### Extrait du document
○ ○ ○
~jpetazzo/Dérisquer son infrastructure avec les conteneurs

On parle souvent des conteneurs comme un moyen d’accélérer les cycles de développement, mais ils permettent aussi de dérisquer (ou réduire les risques, si le néologisme vous fait grincer des dents ☺) les opérations de déploiement. Comment donc ? Grâce à un pattern sûrement familier à certain·e·s d’entre vous : les « infrastructures immutables ». Nous allons voir comment ce pattern réduit les risques, et comment les conteneurs le rendent accessible à des structures de tailles et de compétences variées.

Avant de commencer, une petite page de pub pour le sponsor de ce blog, c’est-à-dire moi-même !

En avril, je dispenserai trois formations à Paris (en français) : bien démarrer avec les containers, déployer ses applications avec Kubernetes, opérer et administrer Kubernetes. Puis, en juin, il y aura Kubernetes for administrators and operators à San Jose (Californie), en anglais. Si vous connaissez quelqu’un que ça peut intéresser … N’hésitez pas à faire suivre ; merci beaucoup ! ♥

If you can’t read French and wonder what this post is about: it explains how containers can be used to implement immutable infrastructures, thus considerably reducing the risks associated with application deployment. If you understand English and want to know more about this, you can check e.g. this talk that I gave at QCON a few years ago. Also, I would like you to know this:

In April, I will deliver three training sessions in Paris (in French). There will be getting started with containers, deploying apps with Kubernetes, and Kubernetes administration and operations. French is not your thing? I got you covered with Kubernetes for administrators and operators, a two-day tutorial in June, at the O’Reilly Velocity conference in San Jose (CA). If you know someone who might be interested … I’d love if you could let them know! Thanks ♥

Une brève histoire du déploiement

J’ai déjà parlé du déploiement dans un article précédent, en soulignant les facilités apportées par les conteneurs. Grâce aux conteneurs, au lieu de créer des paquetages multiples (deb, rpm, npm, pip, jar, etc.) il suffit d’apprendre à écrire un Dockerfile pour être capable de livrer n’importe quel composant logiciel. Fini les problèmes de dépendances, les différences de versions entre le dev’ et la prod’ : vous avez sûrement déjà entendu ces arguments pas mal de fois !
○ ○ ○
### Données fournies
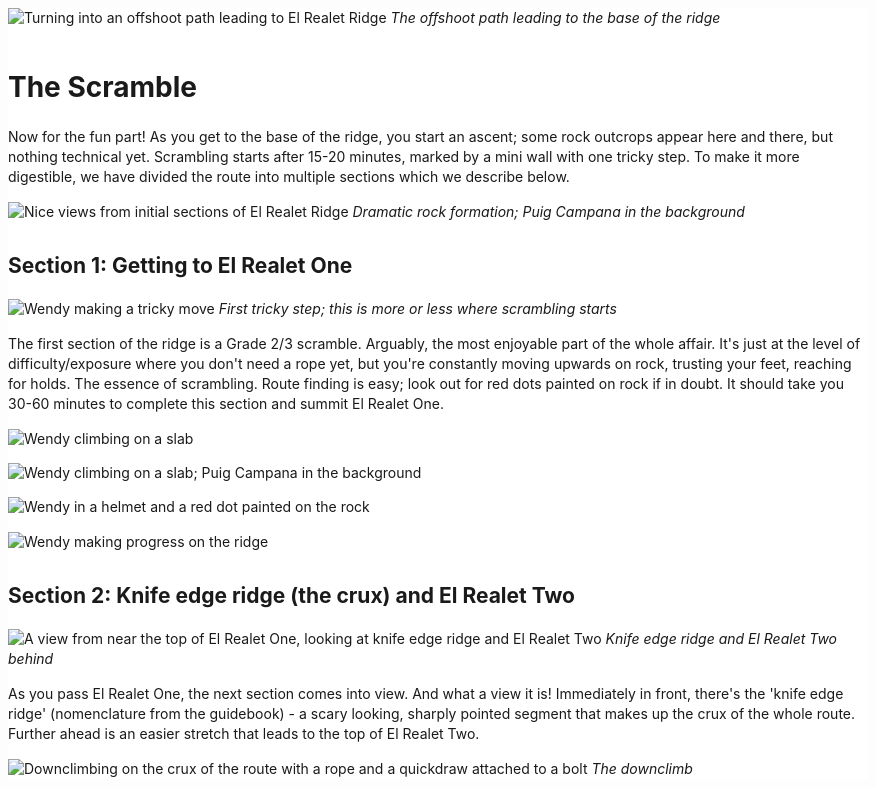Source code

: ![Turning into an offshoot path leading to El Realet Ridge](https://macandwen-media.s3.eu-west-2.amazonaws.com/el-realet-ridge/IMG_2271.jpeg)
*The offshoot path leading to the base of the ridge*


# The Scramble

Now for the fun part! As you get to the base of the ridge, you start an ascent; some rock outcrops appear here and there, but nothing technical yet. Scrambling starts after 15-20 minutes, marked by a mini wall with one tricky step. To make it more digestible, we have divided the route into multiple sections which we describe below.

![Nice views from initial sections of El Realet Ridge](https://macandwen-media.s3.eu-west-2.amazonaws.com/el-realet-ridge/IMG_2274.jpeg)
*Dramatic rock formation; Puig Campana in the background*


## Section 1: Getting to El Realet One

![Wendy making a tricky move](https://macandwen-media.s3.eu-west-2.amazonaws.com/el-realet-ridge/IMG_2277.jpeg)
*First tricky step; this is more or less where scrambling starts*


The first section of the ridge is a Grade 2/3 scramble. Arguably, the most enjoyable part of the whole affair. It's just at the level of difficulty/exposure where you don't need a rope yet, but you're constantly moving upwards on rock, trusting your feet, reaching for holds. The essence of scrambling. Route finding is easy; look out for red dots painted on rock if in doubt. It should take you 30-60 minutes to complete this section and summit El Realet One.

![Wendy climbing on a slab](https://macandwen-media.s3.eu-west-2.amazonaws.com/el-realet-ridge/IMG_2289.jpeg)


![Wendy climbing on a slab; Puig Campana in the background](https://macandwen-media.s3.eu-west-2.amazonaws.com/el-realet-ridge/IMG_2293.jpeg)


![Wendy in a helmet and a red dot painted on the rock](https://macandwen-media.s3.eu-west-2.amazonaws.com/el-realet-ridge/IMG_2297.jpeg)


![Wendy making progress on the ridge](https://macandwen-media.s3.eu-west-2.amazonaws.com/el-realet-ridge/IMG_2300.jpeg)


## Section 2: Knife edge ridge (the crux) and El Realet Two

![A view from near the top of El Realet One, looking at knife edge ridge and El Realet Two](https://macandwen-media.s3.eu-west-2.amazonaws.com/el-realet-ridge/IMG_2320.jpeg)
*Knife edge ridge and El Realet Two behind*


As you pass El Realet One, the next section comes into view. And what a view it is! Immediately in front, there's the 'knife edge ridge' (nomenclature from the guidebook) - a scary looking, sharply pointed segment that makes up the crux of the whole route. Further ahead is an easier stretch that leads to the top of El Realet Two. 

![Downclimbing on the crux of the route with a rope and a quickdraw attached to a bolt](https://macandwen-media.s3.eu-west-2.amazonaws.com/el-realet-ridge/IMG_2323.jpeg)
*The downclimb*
○ ○ ○
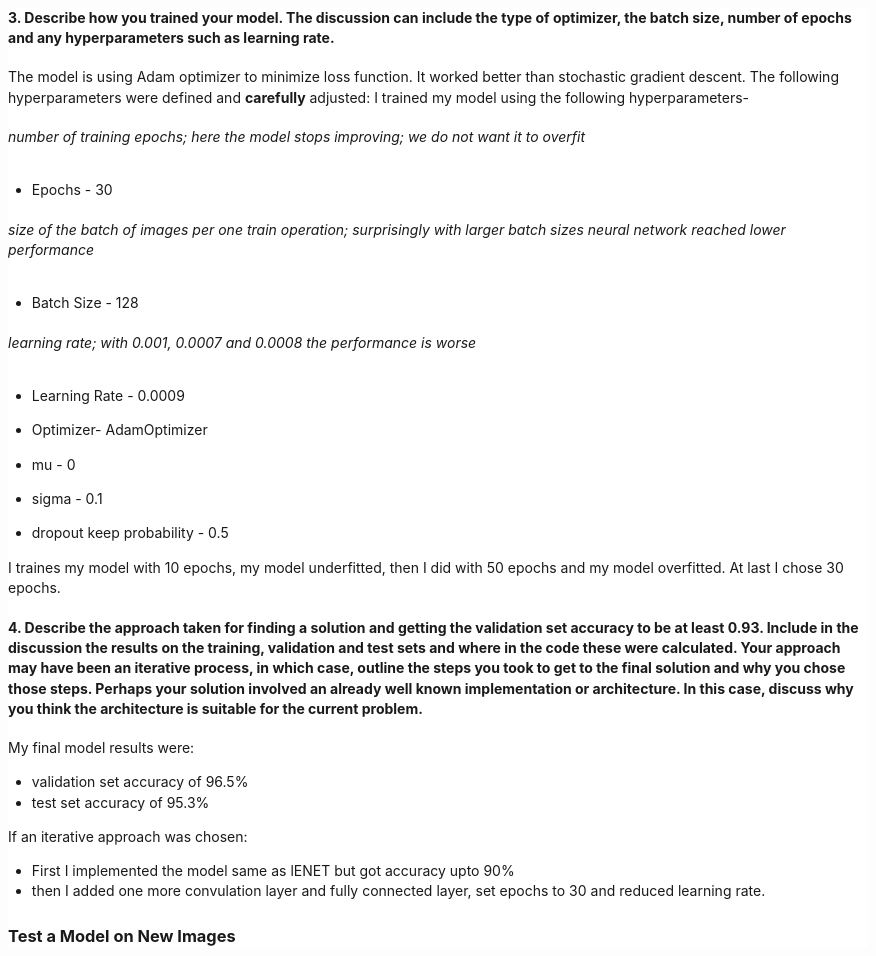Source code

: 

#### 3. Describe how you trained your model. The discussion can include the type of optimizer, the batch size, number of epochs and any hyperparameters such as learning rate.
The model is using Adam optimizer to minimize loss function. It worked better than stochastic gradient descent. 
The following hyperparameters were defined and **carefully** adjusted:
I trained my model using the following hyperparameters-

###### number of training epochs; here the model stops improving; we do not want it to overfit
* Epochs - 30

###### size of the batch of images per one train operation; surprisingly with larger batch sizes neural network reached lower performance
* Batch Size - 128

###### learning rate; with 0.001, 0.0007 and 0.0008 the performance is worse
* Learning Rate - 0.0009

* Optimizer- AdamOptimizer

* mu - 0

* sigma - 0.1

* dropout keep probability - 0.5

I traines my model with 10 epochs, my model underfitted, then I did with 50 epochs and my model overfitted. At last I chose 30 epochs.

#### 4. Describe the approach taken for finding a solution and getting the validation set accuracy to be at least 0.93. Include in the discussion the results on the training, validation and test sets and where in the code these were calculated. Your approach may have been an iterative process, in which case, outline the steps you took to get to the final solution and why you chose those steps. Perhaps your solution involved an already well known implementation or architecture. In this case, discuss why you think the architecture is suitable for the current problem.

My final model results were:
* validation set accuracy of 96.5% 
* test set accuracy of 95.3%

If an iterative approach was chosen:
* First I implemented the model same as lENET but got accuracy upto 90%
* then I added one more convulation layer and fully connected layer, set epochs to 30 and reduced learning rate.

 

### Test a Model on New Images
○ ○ ○
### Consigne 1
Recopiez fidèlement le passage de l'article sur les conteneurs qui s'ouvre sur les mots contenant « On parle souvent » et se ferme sur « de compétences variées. ».
### Consigne 2
Dans les enregistrements, remplacez « El Realet Two » par « El Realet Dos » dans les lignes allant de celle qui contient « ## Section 2: Knife » jusqu'à celle qui contient « Realet Two behind* », ces deux lignes incluses. Rendez uniquement ces lignes, sans rien modifier d'autre.

### Résultat 1
On parle souvent des conteneurs comme un moyen d’accélérer les cycles de développement, mais ils permettent aussi de dérisquer (ou réduire les risques, si le néologisme vous fait grincer des dents ☺) les opérations de déploiement. Comment donc ? Grâce à un pattern sûrement familier à certain·e·s d’entre vous : les « infrastructures immutables ». Nous allons voir comment ce pattern réduit les risques, et comment les conteneurs le rendent accessible à des structures de tailles et de compétences variées.

### Résultat 2
## Section 2: Knife edge ridge (the crux) and El Realet Dos

![A view from near the top of El Realet One, looking at knife edge ridge and El Realet Dos](https://macandwen-media.s3.eu-west-2.amazonaws.com/el-realet-ridge/IMG_2320.jpeg)
*Knife edge ridge and El Realet Dos behind*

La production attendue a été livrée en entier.